Requirement: Gather and copy every line in the rows below that contains the word "Example". Case counts, so a line matches only if its capitalization is the same.

[Stored data]
============================================================

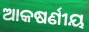
ଆକଷର୍ଣୀୟ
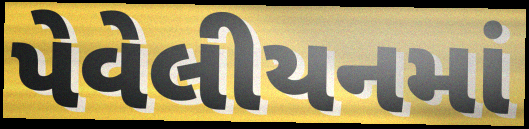
પેવેલીયનમાં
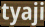
tyaji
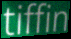
tiffin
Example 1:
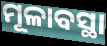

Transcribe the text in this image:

ମୂଳାବସ୍ଥା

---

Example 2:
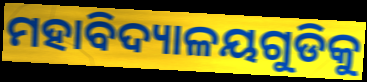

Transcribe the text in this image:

ମହାବିଦ୍ୟାଳୟଗୁଡିକୁ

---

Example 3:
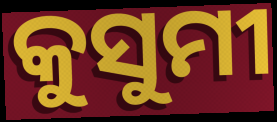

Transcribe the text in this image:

କୁସୁମୀ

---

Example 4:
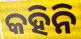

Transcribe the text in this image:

କହିନି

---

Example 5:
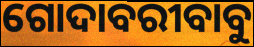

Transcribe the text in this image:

ଗୋଦାବରୀବାବୁ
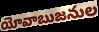
యోవాబుజనుల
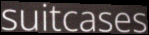
suitcases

============================================================

Answer to the task:
Example 1:
Example 2:
Example 3:
Example 4:
Example 5:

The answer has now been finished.